# Requirement
Output the entries exactly. Start at the first line, finish with the line containing "Picture 3: The same", and omit the pictures.

___ Extracted material

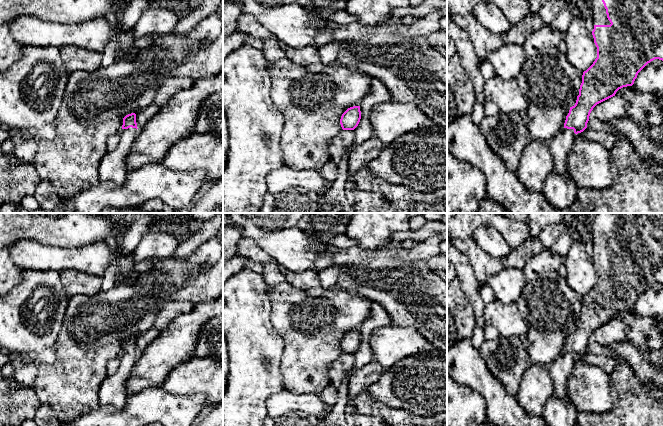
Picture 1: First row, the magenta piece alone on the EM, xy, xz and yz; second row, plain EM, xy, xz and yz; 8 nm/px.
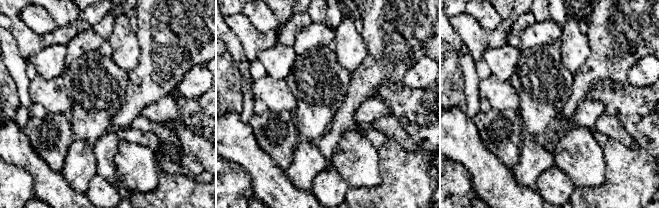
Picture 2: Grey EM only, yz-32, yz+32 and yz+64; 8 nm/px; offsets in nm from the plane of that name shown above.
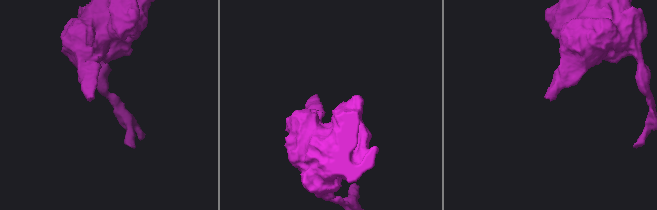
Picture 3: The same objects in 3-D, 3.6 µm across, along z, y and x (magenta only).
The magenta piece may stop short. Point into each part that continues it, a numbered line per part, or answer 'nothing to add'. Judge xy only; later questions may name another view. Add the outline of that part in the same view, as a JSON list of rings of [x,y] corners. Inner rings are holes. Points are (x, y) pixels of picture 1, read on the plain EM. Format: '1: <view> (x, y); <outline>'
1: xy (113, 391); [[[136,352],[122,353],[120,365],[113,375],[107,375],[99,388],[100,406],[113,406],[122,409],[128,398],[127,381],[137,359]]]

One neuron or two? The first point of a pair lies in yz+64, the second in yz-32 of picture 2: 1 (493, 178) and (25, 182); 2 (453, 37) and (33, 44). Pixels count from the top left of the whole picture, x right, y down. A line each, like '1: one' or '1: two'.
1: two
2: two

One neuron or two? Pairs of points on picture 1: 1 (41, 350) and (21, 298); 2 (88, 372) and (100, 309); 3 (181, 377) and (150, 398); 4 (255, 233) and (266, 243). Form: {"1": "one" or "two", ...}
{"1": "one", "2": "one", "3": "two", "4": "one"}

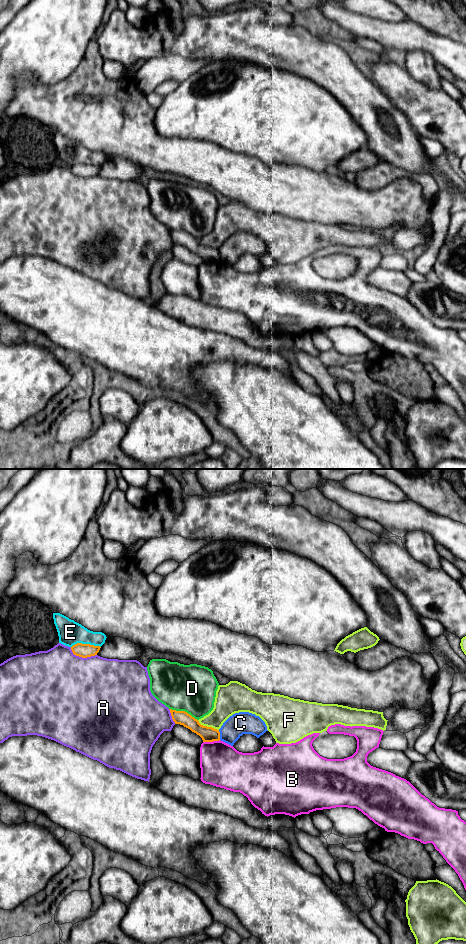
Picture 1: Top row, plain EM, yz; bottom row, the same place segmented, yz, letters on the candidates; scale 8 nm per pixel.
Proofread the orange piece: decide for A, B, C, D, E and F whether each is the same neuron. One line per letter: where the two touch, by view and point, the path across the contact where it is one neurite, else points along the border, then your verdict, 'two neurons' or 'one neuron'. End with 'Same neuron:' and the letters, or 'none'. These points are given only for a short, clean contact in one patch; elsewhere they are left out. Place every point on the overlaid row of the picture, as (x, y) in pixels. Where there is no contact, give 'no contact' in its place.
A: yz (82, 657) | two neurons
B: yz (211, 741) | along yz (219, 739), (203, 742) | two neurons
C: yz (219, 735) | along yz (218, 730), (220, 739) | two neurons
D: yz (183, 711) | two neurons
E: yz (85, 644) | two neurons
F: yz (208, 727) | two neurons
Same neuron: none

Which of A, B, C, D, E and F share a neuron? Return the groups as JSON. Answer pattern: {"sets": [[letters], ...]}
{"sets": [["A"], ["B"], ["C"], ["D"], ["E"], ["F"]]}

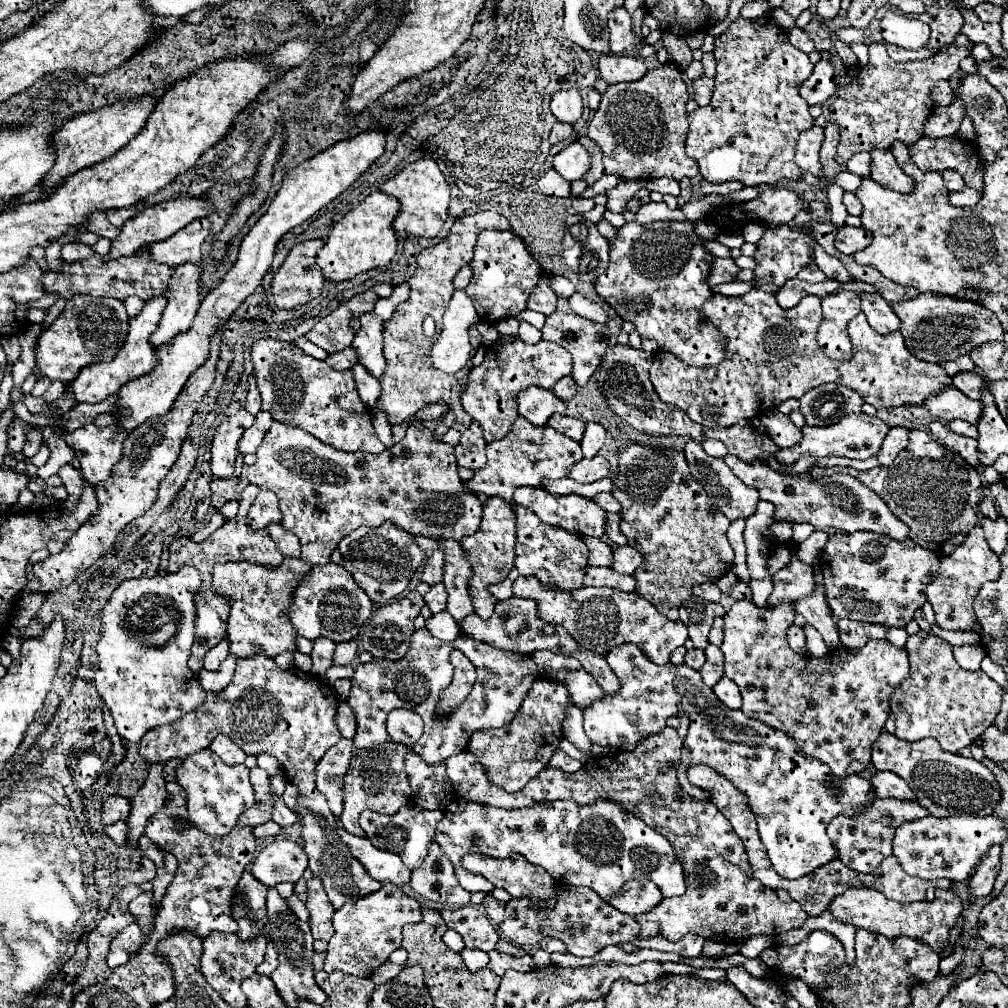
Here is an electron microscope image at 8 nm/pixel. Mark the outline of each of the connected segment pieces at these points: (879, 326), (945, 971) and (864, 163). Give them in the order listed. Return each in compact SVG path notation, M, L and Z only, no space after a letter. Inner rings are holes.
M878 292L860 296L860 298L862 298L862 312L868 316L868 322L876 332L890 334L900 328L898 316L894 316L890 304Z
M962 938L958 940L958 948L954 950L954 956L948 956L948 958L940 960L940 972L942 972L942 976L952 974L952 970L960 964L960 960L962 960Z
M858 152L858 154L854 154L854 156L848 160L848 164L846 164L846 168L848 168L852 174L858 174L860 178L870 176L870 166L872 166L870 152Z

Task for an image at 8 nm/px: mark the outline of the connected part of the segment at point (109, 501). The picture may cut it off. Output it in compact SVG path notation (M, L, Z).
M222 328L214 334L212 352L210 352L206 364L202 364L202 368L198 368L198 372L194 372L194 376L190 376L188 384L178 394L178 400L174 400L174 408L170 408L170 412L166 412L164 416L148 420L146 424L140 424L138 428L128 432L128 438L122 448L122 458L114 466L114 472L110 474L108 480L94 486L98 508L92 514L92 518L88 518L72 534L70 542L66 544L66 548L60 554L48 556L46 560L34 564L34 574L40 578L40 588L36 592L48 596L48 594L56 592L58 588L68 586L74 580L76 574L72 574L72 572L78 572L78 566L86 568L86 564L92 564L94 558L98 558L98 556L84 556L84 548L110 548L114 544L116 534L128 524L130 518L134 518L134 504L150 506L156 500L158 484L168 474L170 466L178 460L182 442L186 438L186 430L190 426L190 418L214 382L214 372L216 372L216 362L218 362L218 352L220 352L220 338L222 338Z

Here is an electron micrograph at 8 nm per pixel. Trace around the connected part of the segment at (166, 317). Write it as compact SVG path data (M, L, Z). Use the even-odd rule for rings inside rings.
M182 264L174 268L172 278L166 288L168 304L164 308L158 330L150 336L152 346L170 344L172 338L180 332L186 332L192 326L192 320L198 312L200 296L200 266Z

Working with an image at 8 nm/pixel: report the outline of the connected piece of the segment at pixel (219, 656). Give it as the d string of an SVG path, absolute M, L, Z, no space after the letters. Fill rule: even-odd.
M224 638L220 644L216 644L216 646L204 656L204 668L206 668L206 670L218 670L220 662L228 656L228 652L230 652L230 640Z

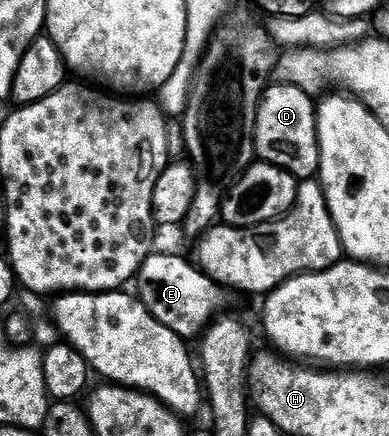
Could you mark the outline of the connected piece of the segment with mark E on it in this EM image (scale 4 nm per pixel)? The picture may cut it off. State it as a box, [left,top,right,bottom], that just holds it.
[137,252,224,339]

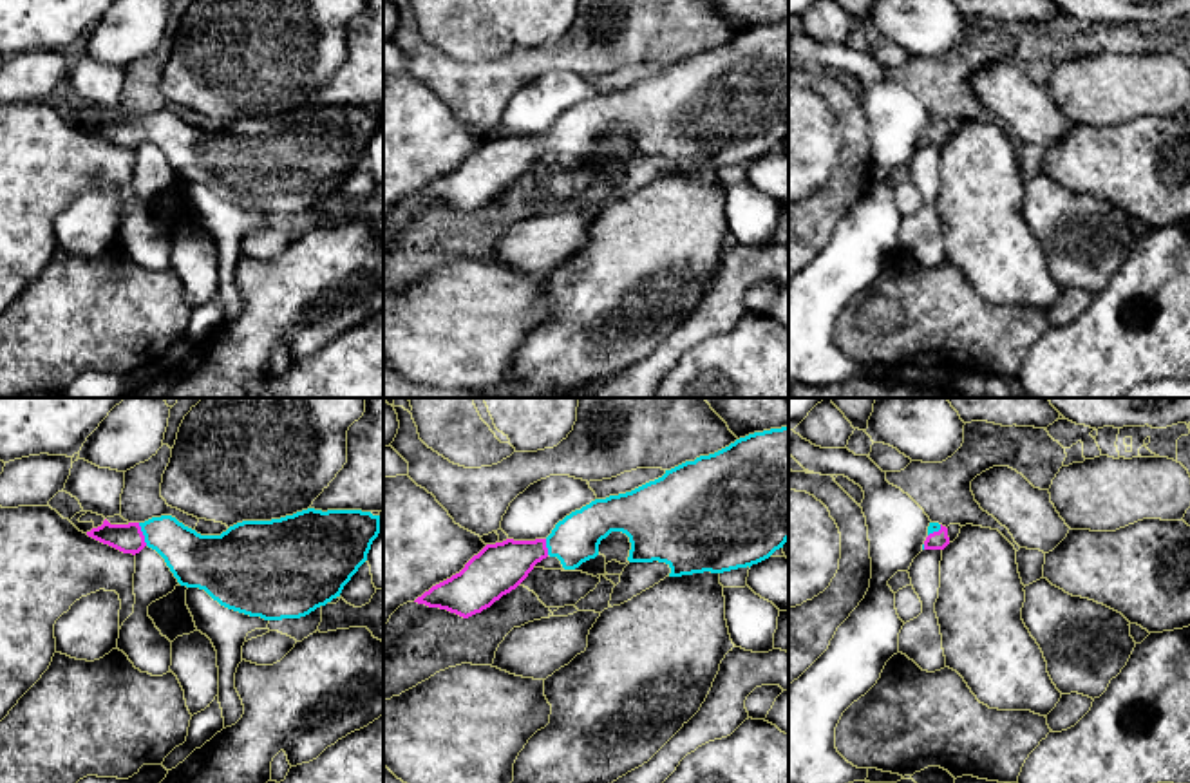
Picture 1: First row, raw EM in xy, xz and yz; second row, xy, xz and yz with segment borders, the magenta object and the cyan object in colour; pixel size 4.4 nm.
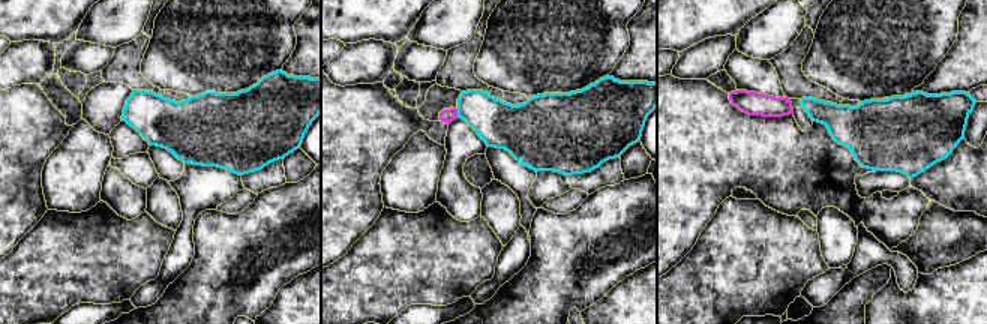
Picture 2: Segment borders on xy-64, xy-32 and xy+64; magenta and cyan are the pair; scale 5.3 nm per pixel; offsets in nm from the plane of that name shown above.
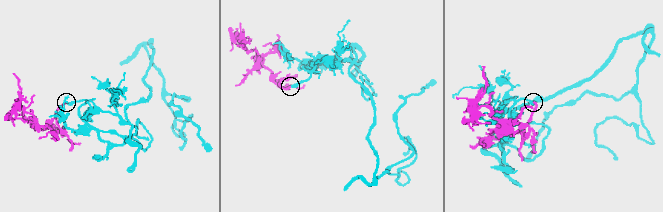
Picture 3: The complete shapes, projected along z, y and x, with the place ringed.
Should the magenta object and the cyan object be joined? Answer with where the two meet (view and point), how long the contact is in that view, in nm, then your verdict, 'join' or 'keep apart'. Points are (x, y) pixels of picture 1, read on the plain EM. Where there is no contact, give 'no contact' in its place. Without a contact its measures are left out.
meets magenta in xy at (141, 129); contact 110 nm long; join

______

# Answer for this exercise
Picture 1: First row, the magenta piece alone on the EM, xy, xz and yz; second row, plain EM, xy, xz and yz; 8 nm/px.
Picture 2: Grey EM only, yz-32, yz+32 and yz+64; 8 nm/px; offsets in nm from the plane of that name shown above.
Picture 3: The same objects in 3-D, 3.6 µm across, along z, y and x (magenta only).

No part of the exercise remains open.